In summary, as indicated by participant scratch work, they tended to make a first-level estimate for the reference year 10 rather than visually judging the distance between grid lines on the log scale. 
The estimated number of years until the population doubled from a reference year of 10 resulted in lower variability on the log scale as opposed to a larger variability on the linear scale.
One explanation might be the low magnitude of population in year 10 and further exploration would be needed to justify for other reference years.
Common responses strongly suggest participants were anchoring to multiples of 5 years.

## Discussion and Conclusion

This study was intended to aid in understanding the cognitive implications of displaying exponentially increasing data on a log scale.
We evaluated graph comprehension as it relates to two contextual scenarios by asking participants a series of six questions (one open ended, two elementary level, and three intermediate) which required them to quantitatively transform information in the chart.
Results provided an understanding of the advantages and disadvantages of the log scale.

In general, results suggest that understanding log logic is difficult as indicated by the misunderstanding in Intermediate Q1 and Q2.
This is also supported in following participants estimation strategies for making first-level estimates in Intermediate Q3 rather than relying on their spatial awareness between grid lines on the log scale.
The accuracy of estimates greatly depends on the location of the value being estimated in relation to the magnitude.
For example, accuracy and variability of population estimates made on the linear scale improved as the year of interest increased and thus the magnitude of population increased, making the point more visible.
Alternatively, there was a slight sacrifice in the accuracy of population estimates on the log scale as the year of interest increased.
This was due to participant resistance to estimate between grid lines on the log scale and inaccurately equating spatial distance to quantitative difference.
As the magnitude of population increases, there was a more noticeable effect of the resistance and lack of understanding.
Inaccurate first-level estimations can lead to consequences in estimations which require participants
to make comparisons between two points.
Density plots showed an advantage of the linear scale when estimating an additive increase in population and a slight advantage of the log scale when estimating a multiplicative change in population.

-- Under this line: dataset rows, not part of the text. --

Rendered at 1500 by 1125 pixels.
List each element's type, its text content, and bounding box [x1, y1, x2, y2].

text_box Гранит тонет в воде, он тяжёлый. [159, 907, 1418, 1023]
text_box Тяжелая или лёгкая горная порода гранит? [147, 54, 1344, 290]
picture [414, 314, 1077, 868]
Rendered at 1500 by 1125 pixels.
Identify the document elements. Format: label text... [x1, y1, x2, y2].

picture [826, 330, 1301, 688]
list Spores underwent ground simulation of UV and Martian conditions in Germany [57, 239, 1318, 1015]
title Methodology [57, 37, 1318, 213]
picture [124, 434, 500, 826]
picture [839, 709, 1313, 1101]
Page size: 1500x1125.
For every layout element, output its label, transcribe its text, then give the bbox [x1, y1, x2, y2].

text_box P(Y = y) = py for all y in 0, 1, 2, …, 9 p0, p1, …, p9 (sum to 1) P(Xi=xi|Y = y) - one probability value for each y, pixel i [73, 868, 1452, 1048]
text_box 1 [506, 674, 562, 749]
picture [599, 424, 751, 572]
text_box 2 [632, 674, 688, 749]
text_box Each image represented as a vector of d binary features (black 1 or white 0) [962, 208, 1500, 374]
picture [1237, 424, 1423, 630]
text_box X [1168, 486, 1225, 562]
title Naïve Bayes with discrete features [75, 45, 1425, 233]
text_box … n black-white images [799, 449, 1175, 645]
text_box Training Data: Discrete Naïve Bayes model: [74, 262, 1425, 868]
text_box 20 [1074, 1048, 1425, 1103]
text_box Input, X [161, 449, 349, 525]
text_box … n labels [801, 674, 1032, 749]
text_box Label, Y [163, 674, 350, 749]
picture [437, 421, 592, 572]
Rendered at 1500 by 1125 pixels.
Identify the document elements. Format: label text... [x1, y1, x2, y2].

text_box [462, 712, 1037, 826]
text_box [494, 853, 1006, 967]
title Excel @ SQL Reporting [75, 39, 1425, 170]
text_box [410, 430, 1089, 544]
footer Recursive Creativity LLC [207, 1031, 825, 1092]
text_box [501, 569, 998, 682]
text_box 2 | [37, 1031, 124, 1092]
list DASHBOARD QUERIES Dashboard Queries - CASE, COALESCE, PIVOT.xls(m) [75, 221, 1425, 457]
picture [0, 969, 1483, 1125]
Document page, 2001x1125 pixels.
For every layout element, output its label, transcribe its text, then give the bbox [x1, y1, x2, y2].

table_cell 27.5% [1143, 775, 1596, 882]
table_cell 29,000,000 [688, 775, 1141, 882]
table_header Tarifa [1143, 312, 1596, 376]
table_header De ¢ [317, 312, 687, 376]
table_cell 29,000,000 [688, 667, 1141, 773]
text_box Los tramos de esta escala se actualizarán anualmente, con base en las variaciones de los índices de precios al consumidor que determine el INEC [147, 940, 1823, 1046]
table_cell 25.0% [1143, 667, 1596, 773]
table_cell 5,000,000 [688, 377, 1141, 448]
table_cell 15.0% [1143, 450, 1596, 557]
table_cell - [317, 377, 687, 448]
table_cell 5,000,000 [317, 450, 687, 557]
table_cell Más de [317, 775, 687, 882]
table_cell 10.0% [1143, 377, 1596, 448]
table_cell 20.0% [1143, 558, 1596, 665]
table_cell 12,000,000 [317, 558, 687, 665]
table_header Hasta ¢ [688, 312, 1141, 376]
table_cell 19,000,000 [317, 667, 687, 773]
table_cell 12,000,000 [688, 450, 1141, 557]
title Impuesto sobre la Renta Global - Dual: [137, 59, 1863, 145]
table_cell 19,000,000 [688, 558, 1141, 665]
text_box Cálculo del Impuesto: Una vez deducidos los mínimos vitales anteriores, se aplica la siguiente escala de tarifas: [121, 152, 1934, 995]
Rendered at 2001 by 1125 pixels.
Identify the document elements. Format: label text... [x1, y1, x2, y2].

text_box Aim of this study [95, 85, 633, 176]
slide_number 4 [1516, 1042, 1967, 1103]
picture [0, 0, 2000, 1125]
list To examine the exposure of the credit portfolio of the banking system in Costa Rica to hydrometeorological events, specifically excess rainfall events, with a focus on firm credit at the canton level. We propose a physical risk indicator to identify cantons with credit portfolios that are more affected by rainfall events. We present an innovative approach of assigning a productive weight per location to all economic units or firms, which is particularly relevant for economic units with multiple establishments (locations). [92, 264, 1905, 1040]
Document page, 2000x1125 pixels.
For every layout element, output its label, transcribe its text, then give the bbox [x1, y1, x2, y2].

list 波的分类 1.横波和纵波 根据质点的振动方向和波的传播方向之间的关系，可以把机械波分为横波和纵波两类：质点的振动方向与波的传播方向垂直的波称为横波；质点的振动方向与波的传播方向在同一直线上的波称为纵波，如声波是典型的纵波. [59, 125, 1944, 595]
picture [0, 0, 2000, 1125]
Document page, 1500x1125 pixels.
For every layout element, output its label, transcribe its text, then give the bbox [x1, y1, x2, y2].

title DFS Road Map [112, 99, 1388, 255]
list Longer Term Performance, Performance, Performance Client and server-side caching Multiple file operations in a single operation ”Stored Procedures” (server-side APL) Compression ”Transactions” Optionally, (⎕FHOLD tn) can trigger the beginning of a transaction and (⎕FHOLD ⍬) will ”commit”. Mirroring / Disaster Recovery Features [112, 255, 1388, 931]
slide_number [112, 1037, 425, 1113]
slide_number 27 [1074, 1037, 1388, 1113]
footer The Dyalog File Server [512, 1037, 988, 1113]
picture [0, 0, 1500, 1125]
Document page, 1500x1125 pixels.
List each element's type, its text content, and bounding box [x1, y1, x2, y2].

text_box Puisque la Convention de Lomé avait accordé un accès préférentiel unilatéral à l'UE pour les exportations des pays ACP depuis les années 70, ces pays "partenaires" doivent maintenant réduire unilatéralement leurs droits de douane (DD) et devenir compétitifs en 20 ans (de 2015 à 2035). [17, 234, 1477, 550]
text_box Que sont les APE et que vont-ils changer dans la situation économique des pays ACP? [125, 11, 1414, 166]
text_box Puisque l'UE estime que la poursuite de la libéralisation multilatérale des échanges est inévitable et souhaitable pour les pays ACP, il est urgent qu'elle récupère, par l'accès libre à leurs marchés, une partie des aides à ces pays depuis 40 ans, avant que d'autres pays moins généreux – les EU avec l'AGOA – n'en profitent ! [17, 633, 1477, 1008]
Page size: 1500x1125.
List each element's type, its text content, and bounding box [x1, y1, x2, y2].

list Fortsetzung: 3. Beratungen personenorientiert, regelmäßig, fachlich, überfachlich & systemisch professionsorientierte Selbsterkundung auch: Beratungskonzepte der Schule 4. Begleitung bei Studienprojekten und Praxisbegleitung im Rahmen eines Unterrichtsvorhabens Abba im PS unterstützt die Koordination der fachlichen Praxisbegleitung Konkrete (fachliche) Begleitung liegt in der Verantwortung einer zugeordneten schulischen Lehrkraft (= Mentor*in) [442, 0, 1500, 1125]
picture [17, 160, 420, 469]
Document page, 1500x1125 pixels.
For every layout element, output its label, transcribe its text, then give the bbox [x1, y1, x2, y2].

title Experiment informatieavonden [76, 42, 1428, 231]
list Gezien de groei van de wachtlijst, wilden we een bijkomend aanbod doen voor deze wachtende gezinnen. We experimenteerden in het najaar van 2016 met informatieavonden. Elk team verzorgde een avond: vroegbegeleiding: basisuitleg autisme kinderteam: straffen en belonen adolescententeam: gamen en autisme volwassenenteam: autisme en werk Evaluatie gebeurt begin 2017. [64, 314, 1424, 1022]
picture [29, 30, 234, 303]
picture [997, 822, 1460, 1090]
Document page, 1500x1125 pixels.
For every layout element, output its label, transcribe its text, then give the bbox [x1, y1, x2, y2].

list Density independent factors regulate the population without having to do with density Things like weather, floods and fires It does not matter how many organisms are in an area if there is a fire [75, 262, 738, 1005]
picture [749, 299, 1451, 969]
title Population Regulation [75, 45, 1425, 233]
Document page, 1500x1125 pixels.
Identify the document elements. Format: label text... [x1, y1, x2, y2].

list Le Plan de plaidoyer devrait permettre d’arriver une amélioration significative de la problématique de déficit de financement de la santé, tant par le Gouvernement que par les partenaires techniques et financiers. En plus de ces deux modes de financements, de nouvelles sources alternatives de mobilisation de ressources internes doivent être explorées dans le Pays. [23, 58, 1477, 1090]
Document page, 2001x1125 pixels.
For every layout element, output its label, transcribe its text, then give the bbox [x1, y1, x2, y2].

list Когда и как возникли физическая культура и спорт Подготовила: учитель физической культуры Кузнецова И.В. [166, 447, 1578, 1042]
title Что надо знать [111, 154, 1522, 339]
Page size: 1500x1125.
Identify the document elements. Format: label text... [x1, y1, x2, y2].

We also found that estimates were subjective to the simulated data set as shown by the discrepancy between data set one and data set two.
This implies a large portion of participants were reading the actual simulated data points as opposed to basing estimates on the underlying visual trend of the data.
Common responses revealed participants' bias to anchoring their estimates to the grid lines, particularly on the log scale, as well as to base ten values.
The strong tendency to anchor to grid lines on the log scale resulted in a sacrifice in accuracy as quantitative differences between grid lines increased.
This also implies that accuracy strongly depended on the location of the simulated point in relation to the grid lines.

Understanding graph comprehension is a complex process and requires long-term interaction with the chart and information being presented. 
With a fixed number of estimates and assessment of participant scratch work, we outlined a variety of situations in which displaying exponentially increasing data on the log scale resulted in both advantages and disadvantages, thus providing a better understanding of the cognitive implications of the use of log scales.